Небольшое озеро Петров Ключ пряталось в лесу недалеко от посёлка, который и сам издавна носил то же, никому не понятное имя. Какой Пётр? От чего ключ? Неведомо никому, да никому и неинтересно, потому что краеведов в поселке Петров Ключ не водилось. Рыбаков было много, но все они рыбачили на Вуоксе [3] , где и лодки имелись, и простор, и прочие рыбацкие услады. Про озеро же Петров Ключ ходила по посёлку нехорошая слава. С каким-то даже сказочным, можно сказать, душком. Вслух-то, если прямиком спросить, каждый скажет: дурь всё! — однако, кроме Сёмки, бомжа Парамона да совсем маленьких ребятишек, никто из посёлка на Ключе не ловит и купаться даже в самую жару не идёт. Хотя рыба-то в Ключе есть. И вся чёрная. «Дьявольская!» — так бабка говорила. Ну, так в ухе-то или там на сковородке не разберёшь — дьявольская она или ещё какая… Вкусная — и всё!
3
Вуокса — (фин. Vuoksi), река в Финляндии и Российской Федерации, вытекает из озера Сайма, впадает в Ладожское озеро.

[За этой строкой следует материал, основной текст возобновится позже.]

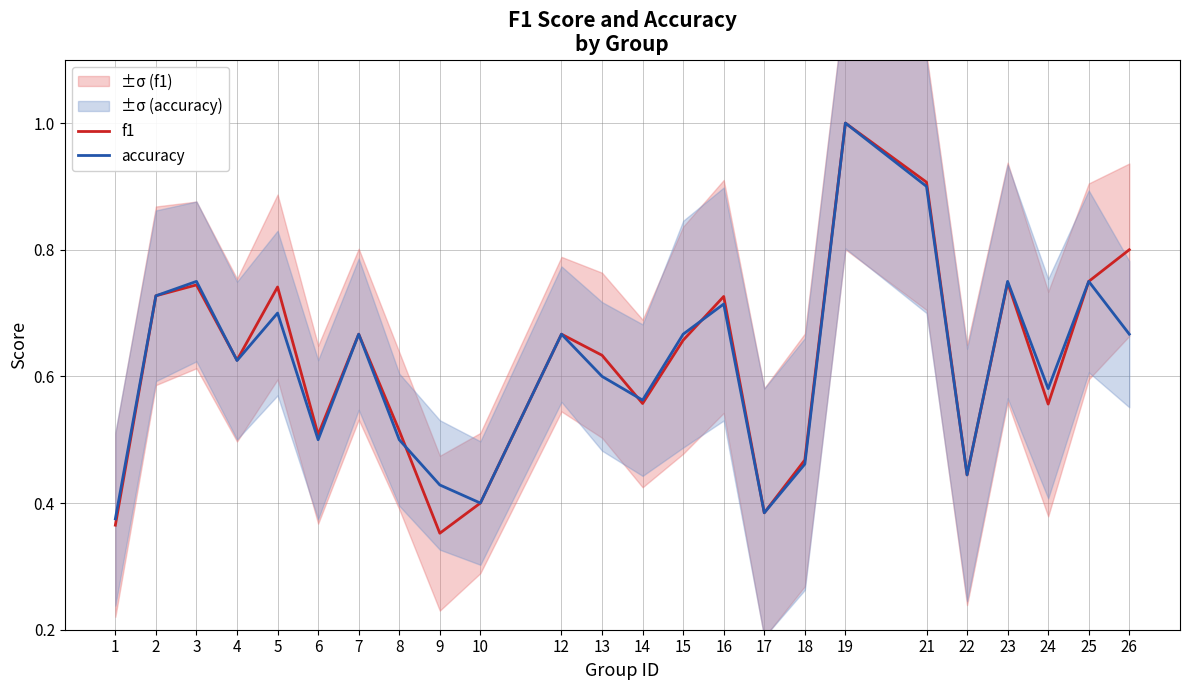

Reading right to left, what are all the values shown in this chart?

f1: 26=0.8	25=0.8	24=0.6	23=0.7	22=0.4	21=0.9	19=1.0	18=0.5	17=0.4	16=0.7	15=0.7	14=0.6	13=0.6	12=0.7	10=0.4	9=0.4	8=0.5	7=0.7	6=0.5	5=0.7	4=0.6	3=0.7	2=0.7	1=0.4
accuracy: 26=0.7	25=0.8	24=0.6	23=0.8	22=0.4	21=0.9	19=1.0	18=0.5	17=0.4	16=0.7	15=0.7	14=0.6	13=0.6	12=0.7	10=0.4	9=0.4	8=0.5	7=0.7	6=0.5	5=0.7	4=0.6	3=0.8	2=0.7	1=0.4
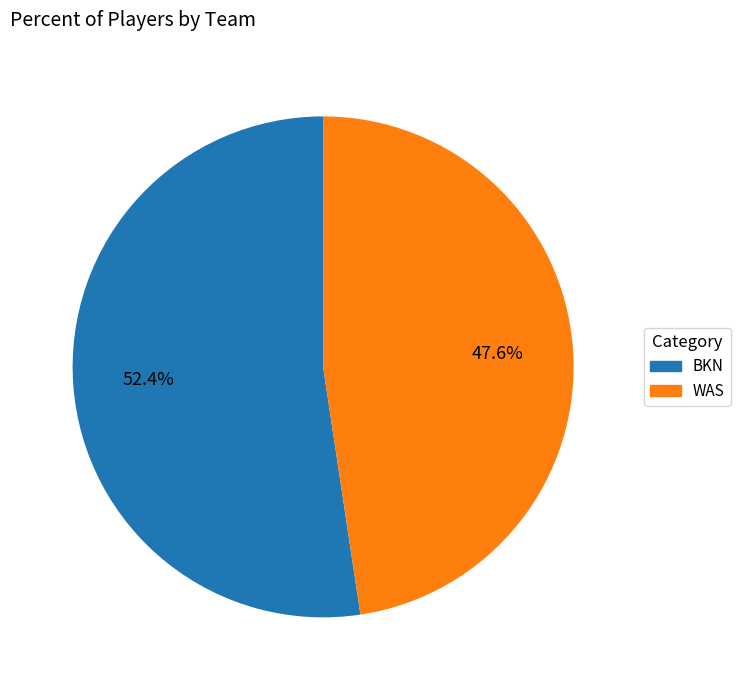

Is the sum of WAS and BKN greater than half?

Yes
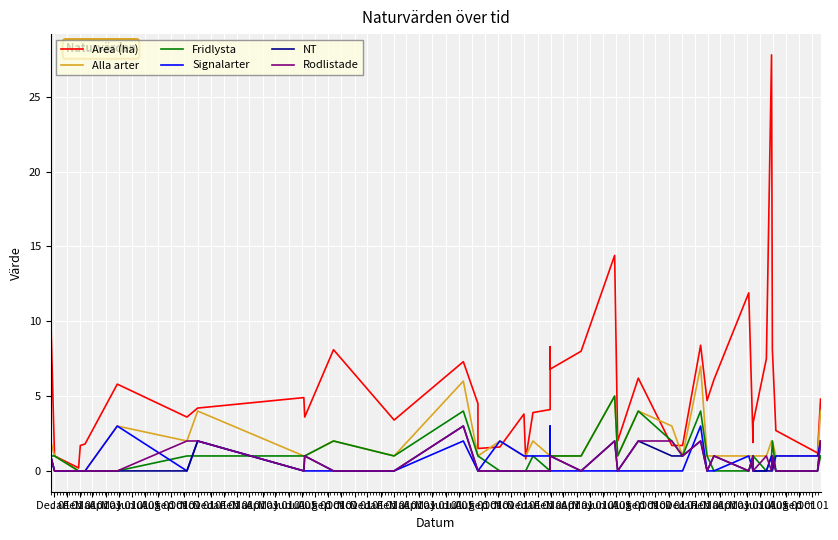

How many data points in Fridlysta are above 1?

7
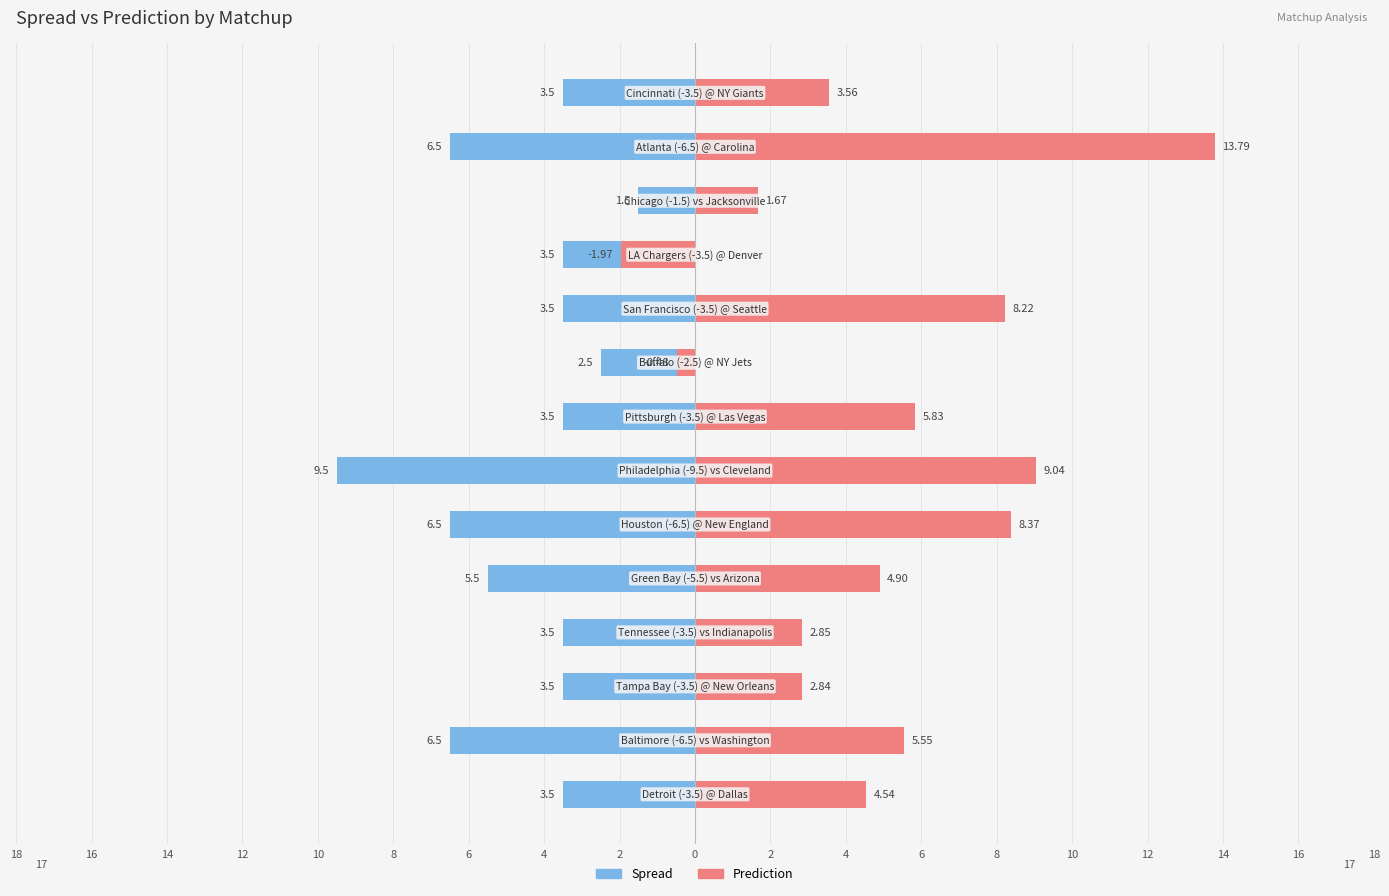

Is the value of Spread at 16 greater than the value of Prediction at 14?

No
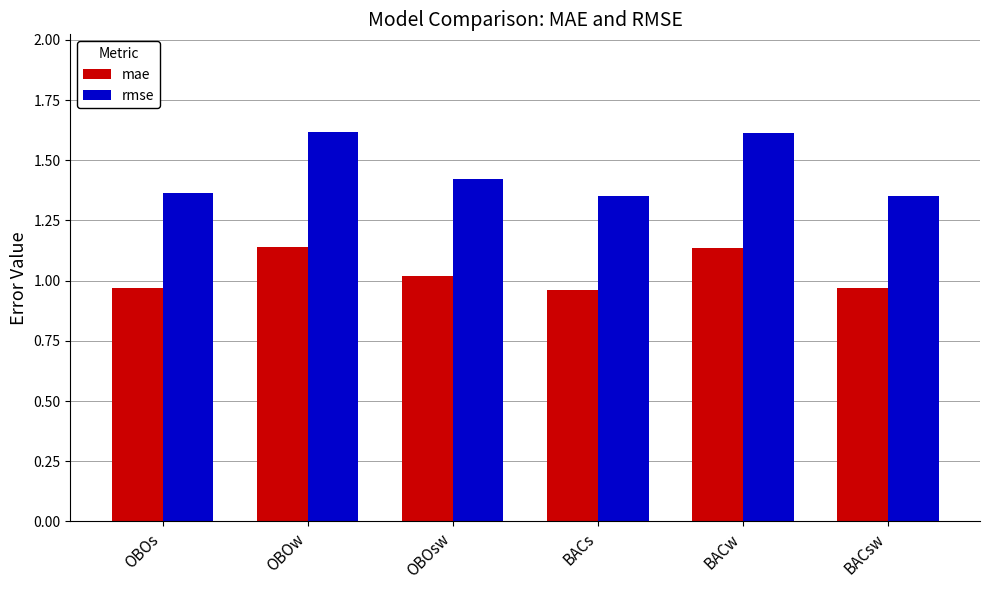

What is the difference between the highest and lowest values at BACsw?

0.4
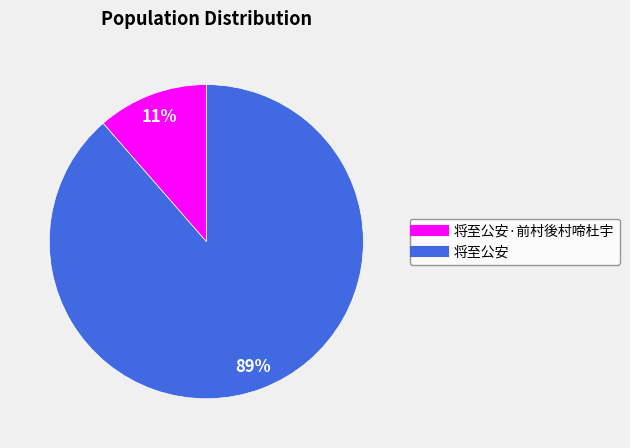

To the nearest percent, what is the average slice percentage?

50%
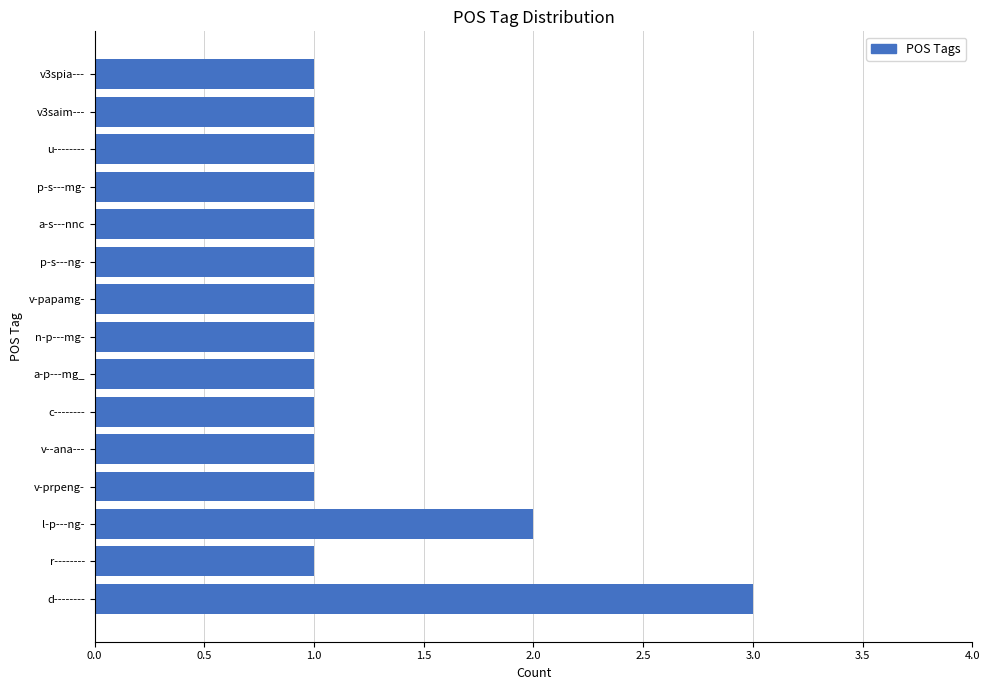

What is the smallest value displayed?

1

А озеро — самое обычное, только вода тёмная какая-то. К Тарасихе прошлым летом племянник-студент с невестой приезжал, так они на этом озере круглый день пропадали. Сёмка из-за кустов подсматривал, как они с невестой меж собой. Интере-есно! Однажды племянник Сёмку поймал, но бить почему-то не стал, смеялся только. Он и про рыб чёрных объяснил, что, мол, они к чёрной воде приспособились естественным отбором, чтоб их в воде не видно было.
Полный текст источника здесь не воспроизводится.